Optimize Enricher Execution with Aggregation
Enrichers can be aggregated to enable faster processing.
When not aggregated, enrichers run one after the other—reading, modifying, and then updating the data into the database. Aggregation reduces database read/write operations by executing multiple enrichers in a single operation.
This page explains how enricher execution can be optimized using aggregation.
Multiple consecutive SemQL enrichers can be aggregated using the
PARAM_AGGREGATE_ENTITY_ENRICHERS_<entity_name> job parameters. This process converts multiple SemQL enrichers into a single SQL statement that is processed by the database to prevent consecutive database read/write operations.
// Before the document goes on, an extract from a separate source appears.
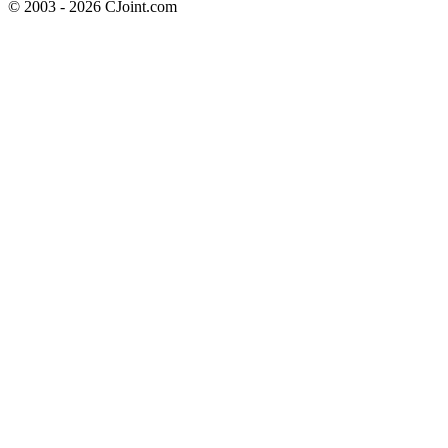
© 2003 - 2026 CJoint.com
Multiple consecutive API enrichers (Java plug-ins and REST clients) can be aggregated using the
PARAM_AGGREGATE_ENTITY_PLUGIN_ENRICHERS_<entity_name> job parameters. This process creates a memory-efficient chain that processes data in a single pass, avoiding successive database read/write operations.
Enricher aggregation adheres to the following rules:
Only successive enrichers of the same type (SemQL or API) can be aggregated. For example, in a sequence of enrichers such as SEMQL_1, SEMQL2, PLUGIN_1, PLUGIN_2, and SEMQL3, you can aggregate SEMQL_1 with SEMQL2, and PLUGIN_1 with PLUGIN_2.
API enricher aggregation stops when:
An API enricher has a filter that uses an attribute updated by a previous enricher in the chain.
An API enricher has an input that contains a complex SemQL expression with attributes updated by a previous enricher in the chain.
An API enricher has one of the Thread pool size, Max retry, Behavior on error, Batch update size or Processing batch size options set to a different value than a previous enricher in the chain.